The day ended up being good! We tried new foods, went for a walk in the stroller and explored the great outdoors, played together, went out for dinner with daddy. I got some stuff done that I wanted to do that day but MORE-so I didn’t just feel sorry for my exhausted blurry state, I embraced the moment, the fleeting moments that are childhood. Thank you, babies!
These moments are the moments we look back on. I can’t wait to tell my kids about these days when they goes through them themselves. To comfort them then, as I do now. To let them know they’re not alone and these times will not only pass, but they will help them grow into even more amazing people than they will be already be.
I shouldn’t be feeling bad for myself, I should be proud of myself. I need to stop seeing things from my “gotta-do-it-all” perspective. WE ALL DO! All of us hard-working mamas (parents)! Maybe I can even see myself in my husband’s eyes….who thinks I’m beautiful and thanks me for all I do and for being who I am. Instead of saying “I’m fat” or “I didn’t get everything done that I wanted to” in response to his compliments, maybe I should give myself a pat on the back!

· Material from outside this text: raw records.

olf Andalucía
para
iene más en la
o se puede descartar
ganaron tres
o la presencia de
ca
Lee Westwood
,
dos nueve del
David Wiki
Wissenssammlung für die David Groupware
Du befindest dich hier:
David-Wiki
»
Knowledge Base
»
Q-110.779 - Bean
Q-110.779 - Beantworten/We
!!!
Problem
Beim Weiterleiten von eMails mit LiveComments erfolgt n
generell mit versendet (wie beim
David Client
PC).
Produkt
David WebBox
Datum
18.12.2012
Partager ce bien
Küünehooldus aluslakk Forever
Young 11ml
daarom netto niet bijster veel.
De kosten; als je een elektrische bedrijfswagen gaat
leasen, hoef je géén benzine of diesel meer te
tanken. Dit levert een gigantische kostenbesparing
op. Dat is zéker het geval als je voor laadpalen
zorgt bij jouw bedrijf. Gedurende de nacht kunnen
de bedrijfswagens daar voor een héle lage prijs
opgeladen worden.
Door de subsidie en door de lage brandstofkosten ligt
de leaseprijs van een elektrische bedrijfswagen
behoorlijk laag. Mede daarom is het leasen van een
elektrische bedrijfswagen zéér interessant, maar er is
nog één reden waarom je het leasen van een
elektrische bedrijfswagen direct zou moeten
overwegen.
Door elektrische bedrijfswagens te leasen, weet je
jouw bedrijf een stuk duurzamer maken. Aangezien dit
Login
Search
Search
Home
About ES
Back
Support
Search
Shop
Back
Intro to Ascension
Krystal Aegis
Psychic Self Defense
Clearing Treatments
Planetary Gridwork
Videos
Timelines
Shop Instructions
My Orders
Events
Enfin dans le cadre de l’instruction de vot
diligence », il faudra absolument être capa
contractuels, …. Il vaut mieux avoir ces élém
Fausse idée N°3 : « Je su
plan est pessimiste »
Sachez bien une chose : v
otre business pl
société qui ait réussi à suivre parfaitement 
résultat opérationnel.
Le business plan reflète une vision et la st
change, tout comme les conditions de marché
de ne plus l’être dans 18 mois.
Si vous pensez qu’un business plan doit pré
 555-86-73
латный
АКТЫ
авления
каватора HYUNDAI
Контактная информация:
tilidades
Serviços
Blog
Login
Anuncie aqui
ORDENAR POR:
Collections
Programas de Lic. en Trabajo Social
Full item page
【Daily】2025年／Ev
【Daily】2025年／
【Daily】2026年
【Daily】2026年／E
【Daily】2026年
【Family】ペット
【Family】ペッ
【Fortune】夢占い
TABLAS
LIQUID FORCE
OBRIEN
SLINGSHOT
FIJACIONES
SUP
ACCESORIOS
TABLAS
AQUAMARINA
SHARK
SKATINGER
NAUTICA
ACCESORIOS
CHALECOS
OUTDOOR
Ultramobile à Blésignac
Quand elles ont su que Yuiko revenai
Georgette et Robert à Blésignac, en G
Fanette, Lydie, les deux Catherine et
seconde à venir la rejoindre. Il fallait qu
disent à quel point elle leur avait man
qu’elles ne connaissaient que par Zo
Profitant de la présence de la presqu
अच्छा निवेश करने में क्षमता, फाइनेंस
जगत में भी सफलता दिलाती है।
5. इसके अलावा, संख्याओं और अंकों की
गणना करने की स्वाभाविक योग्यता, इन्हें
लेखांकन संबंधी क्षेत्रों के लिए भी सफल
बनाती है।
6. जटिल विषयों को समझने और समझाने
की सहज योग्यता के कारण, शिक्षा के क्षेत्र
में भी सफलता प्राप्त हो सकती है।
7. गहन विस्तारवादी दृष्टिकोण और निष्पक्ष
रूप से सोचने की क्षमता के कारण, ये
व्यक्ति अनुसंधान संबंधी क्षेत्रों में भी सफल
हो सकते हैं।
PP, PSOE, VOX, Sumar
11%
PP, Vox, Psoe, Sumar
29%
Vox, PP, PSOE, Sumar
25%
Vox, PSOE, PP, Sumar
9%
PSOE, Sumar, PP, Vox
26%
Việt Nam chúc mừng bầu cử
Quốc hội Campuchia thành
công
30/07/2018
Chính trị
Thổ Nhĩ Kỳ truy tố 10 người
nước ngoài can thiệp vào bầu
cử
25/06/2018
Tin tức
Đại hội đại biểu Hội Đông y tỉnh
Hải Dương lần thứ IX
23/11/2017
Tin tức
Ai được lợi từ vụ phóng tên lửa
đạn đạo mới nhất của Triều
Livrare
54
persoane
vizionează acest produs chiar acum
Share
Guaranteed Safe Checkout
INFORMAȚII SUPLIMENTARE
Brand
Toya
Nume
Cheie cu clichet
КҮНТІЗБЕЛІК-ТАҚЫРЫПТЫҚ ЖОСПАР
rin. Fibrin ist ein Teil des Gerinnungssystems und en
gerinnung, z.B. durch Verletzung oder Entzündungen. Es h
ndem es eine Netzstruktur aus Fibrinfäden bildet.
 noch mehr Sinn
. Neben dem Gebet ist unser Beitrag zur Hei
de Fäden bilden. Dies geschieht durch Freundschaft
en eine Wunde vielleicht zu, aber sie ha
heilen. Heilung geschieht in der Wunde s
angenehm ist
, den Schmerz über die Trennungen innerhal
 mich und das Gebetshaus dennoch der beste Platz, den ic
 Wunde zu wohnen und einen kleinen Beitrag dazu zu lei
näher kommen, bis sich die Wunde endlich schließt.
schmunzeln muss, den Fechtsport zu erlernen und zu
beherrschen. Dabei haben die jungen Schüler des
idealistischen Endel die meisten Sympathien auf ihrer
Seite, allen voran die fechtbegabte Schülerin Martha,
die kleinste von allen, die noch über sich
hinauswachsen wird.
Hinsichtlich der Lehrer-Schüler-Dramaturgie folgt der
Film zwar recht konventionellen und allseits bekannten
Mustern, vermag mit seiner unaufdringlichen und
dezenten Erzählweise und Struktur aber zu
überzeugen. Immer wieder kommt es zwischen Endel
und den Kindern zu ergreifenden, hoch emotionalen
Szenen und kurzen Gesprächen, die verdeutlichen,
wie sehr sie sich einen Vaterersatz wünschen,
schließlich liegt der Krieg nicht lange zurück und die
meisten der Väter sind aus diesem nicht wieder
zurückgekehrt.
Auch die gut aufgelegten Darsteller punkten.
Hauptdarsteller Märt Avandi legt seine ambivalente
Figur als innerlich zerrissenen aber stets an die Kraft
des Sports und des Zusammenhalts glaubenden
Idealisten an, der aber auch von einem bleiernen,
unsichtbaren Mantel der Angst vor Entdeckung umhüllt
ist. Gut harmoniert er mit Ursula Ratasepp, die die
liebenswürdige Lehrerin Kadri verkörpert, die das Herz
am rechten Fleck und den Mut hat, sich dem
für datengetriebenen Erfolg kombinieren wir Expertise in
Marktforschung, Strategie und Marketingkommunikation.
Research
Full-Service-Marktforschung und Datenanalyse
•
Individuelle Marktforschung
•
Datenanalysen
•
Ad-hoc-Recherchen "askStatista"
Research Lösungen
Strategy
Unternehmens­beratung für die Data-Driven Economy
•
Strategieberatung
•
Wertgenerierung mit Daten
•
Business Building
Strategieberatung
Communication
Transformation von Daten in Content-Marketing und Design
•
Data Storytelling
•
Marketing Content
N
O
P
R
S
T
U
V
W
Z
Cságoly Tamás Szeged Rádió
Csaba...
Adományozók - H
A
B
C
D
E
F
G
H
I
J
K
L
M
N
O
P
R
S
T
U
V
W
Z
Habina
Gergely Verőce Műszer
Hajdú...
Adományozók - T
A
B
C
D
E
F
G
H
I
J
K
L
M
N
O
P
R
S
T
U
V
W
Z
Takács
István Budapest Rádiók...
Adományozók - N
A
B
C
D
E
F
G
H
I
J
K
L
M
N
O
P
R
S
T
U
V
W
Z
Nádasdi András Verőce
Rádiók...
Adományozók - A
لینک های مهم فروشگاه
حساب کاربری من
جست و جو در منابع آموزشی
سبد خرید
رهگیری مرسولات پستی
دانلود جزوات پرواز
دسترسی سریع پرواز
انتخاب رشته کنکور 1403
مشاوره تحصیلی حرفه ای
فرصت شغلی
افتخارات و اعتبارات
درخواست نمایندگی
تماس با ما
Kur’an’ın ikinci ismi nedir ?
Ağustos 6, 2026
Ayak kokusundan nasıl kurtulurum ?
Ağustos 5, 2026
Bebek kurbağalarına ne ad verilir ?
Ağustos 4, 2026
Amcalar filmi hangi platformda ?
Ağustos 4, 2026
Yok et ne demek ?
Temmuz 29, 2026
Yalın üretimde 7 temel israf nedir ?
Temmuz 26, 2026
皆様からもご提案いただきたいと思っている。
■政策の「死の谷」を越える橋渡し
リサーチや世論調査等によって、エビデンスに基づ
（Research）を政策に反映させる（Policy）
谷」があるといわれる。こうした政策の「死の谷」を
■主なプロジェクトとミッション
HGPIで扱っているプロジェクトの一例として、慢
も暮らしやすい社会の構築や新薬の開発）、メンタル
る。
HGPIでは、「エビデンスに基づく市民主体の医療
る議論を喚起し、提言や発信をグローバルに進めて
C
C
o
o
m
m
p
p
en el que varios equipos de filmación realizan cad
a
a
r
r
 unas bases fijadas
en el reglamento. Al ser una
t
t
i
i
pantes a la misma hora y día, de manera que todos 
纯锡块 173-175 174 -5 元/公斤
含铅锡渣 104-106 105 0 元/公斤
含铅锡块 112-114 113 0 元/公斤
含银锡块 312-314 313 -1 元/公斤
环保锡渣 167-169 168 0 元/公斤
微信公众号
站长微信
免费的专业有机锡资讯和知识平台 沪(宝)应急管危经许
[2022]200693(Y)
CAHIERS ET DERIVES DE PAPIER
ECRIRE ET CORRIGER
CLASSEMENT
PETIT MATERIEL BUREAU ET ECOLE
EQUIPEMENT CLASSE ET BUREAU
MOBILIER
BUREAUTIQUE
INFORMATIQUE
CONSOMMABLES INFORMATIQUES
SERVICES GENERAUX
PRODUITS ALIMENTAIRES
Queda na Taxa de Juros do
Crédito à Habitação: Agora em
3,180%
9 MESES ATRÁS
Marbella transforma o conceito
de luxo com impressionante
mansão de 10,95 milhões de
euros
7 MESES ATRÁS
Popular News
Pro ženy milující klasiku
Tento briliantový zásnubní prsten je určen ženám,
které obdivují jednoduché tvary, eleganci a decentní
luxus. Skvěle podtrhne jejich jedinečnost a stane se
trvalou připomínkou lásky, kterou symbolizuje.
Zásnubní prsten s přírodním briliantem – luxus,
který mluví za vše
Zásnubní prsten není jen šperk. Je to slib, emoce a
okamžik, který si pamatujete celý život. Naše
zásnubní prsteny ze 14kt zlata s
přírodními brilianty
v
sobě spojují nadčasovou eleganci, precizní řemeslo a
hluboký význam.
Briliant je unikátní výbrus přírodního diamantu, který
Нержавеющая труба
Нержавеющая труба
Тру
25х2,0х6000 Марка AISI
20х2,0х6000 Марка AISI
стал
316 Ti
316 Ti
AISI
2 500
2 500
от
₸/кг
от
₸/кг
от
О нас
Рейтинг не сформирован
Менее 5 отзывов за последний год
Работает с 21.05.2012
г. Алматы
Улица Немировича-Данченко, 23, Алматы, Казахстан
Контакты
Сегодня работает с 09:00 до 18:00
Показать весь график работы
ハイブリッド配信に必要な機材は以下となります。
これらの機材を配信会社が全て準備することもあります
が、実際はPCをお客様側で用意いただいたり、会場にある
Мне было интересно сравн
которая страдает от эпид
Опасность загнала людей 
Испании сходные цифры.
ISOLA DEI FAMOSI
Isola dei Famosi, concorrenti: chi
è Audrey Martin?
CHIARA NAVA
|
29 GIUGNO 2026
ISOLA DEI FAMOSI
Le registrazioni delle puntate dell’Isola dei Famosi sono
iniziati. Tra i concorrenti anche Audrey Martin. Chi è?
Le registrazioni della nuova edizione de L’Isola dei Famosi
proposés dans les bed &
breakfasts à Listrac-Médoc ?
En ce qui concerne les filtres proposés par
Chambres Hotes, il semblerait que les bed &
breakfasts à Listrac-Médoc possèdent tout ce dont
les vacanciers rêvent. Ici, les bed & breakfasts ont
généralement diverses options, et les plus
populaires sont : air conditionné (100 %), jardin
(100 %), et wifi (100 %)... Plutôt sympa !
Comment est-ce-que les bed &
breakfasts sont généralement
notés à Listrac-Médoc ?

Moral of the story: When you catch yourself feeling defeated and unproductive, think of why you’re feeling this way. You feel this way because of all you have already accomplished because you are superwoman. You are superhuman!
Also, don’t forget to take care of yourself. I’m in the thick of it and I can see how easily self-care slips through the cracks, but every part of your life benefits from you being well taken care of. Can’t take care of anyone if you’re not taking care of yourself.
High five to all the sleep-deprived, stained-shirted, blurry eyed, overwhelmed, deeply-madly-in love parents out there.